We then find Fanny crabby, as she found out that Michael’s Montana dream was a solo thing, as he bought a piece of land there.  And then, everything goes to hell in a hand basket.  Melanie gets grossed out by Charlie’s gross friend, and as she’s leaving, spooks Ginny, who goes in for a kiss with Charlie, but manages to split his lip instead.  Michelle then tries to ‘help’ Fanny and Michael, by telling Michael Fanny’s plans.  Sasha runs into random worker, and that was it for her.  THEN, Michelle runs into Godot, and he starts kissing her.  She does not protest, as the whole of the bar watches on.

Fast cut to PISSED OFF Fanny.  The only two minority characters in the whole show are performing a dance, which Fanny declares the most boring dance EVA. We then move to Ginny discussing Charlie things with a girl we later learn is only twelve.  Fanny is now not impressed with another dance, and Ginny is discussing actually inappropriate things with the twelve year old as Charlie pulls up with another girl in his car.  So, no more need for Ginny to plan prom contingencies revolving around when/how/if she should say no to consummating the relationship, especially with that poor twelve year old.

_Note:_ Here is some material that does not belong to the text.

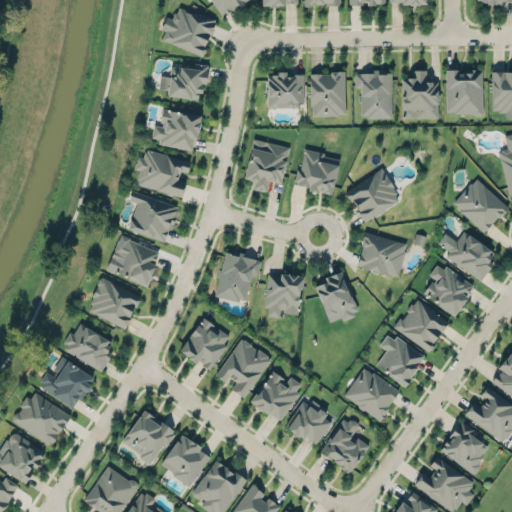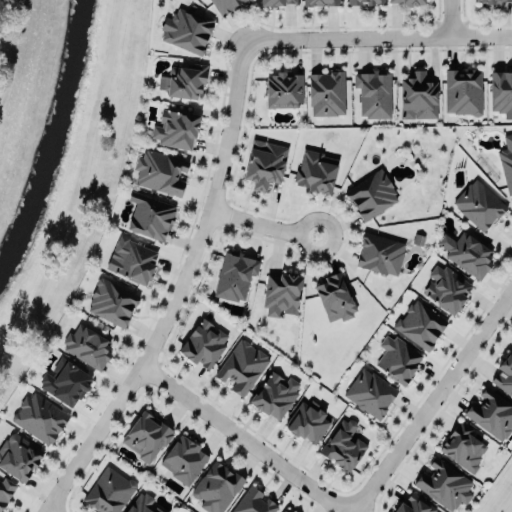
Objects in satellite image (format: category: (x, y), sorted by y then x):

And suddenly: performance.  Fanny is in some sort of suit, and Michelle has a massive bag of doom, since obviously nothing good is going to come of ‘pretty mace.’  Ginny and Melanie are mad at each other again, because apparently Charlie sucking giant monkey balls is Michelle’s fault, somehow? 

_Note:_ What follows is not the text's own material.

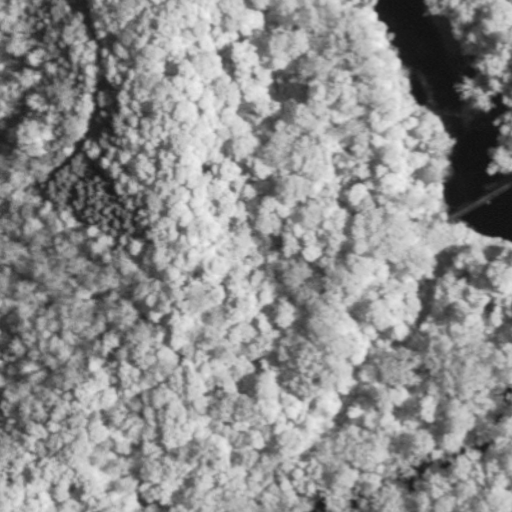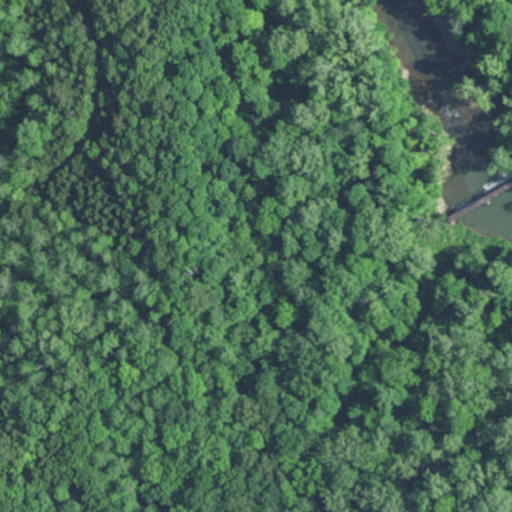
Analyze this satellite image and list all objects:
river: (439, 114)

The ringer is creepy some more, and then we learn Melanie almost certainly dated her own cousin once.
And then: performance!  Fanny goes out, and give Sasha/Clara the nutcracker, and the dancing is really good…so of course, they go backstage, where Michelle manages to mace the entire troop with her mace, and there is much bumbling, falling, and mass chaos.  Boo and Carl are cute again, some more, and Michelle tries to fix it by indiscriminately spraying water everywhere.  And the ringer is creepy again, as usual.

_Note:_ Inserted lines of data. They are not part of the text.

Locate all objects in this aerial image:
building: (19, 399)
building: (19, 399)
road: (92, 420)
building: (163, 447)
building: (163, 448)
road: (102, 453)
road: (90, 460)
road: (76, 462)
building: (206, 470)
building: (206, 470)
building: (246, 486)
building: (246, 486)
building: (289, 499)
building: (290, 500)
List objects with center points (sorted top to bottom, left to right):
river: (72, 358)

We then move to the hospital, where everyone is miserable, as is to be expected.  Ginny and Melanie make up over a shared hatred of Charlie.  Sasha and Tyler Roman talk again, and it’s super boring.  So we cut to Michelle and Fanny discussing the maceing, and Fanny is uber pissed.  She revealed Michael left, and Michelle spills that she told Michael about Fanny’s plan, and that when things hit the fan for the second time in the episode.  Fanny basically says things have been wrong since Hubble died, and we cut to…

Michelle doing her audition dance again.  Sutton Foster’s broadway training really comes out, and the piece is fan-freaking-tastic.  She asks how she did, did they like it?, and out steps…

Hubble, who was thoroughly impressed.  Michelle isn’t surprised by him being there, and they talk about how Michelle was there to rock the boat, and they walk to the table in Fanny’s living room, filled with broken frogs, except four, and then our four main girls are dancing behind them in silhouette, with Michelle wondering if she would have stayed as quietly, but louder and louder, parents are yelling. 

Michelle wakes up and realizes what she has to do.  She purposefully walks out the door, to the hallway, where most of the girls are sitting, and the parents are yelling in the background.  Michelle continues out the hospital door, as the girls make a last ditch effort, standing on chairs and calling out ‘Oh Captain my Captain.’  Michelle has to remind them that the teacher leaves in the end anyway, as she tearfully walks out the door.
And that’s it for the summer season!  Bunheads has been picked up for at least eight more episodes, so I’ll have more from the girls in January!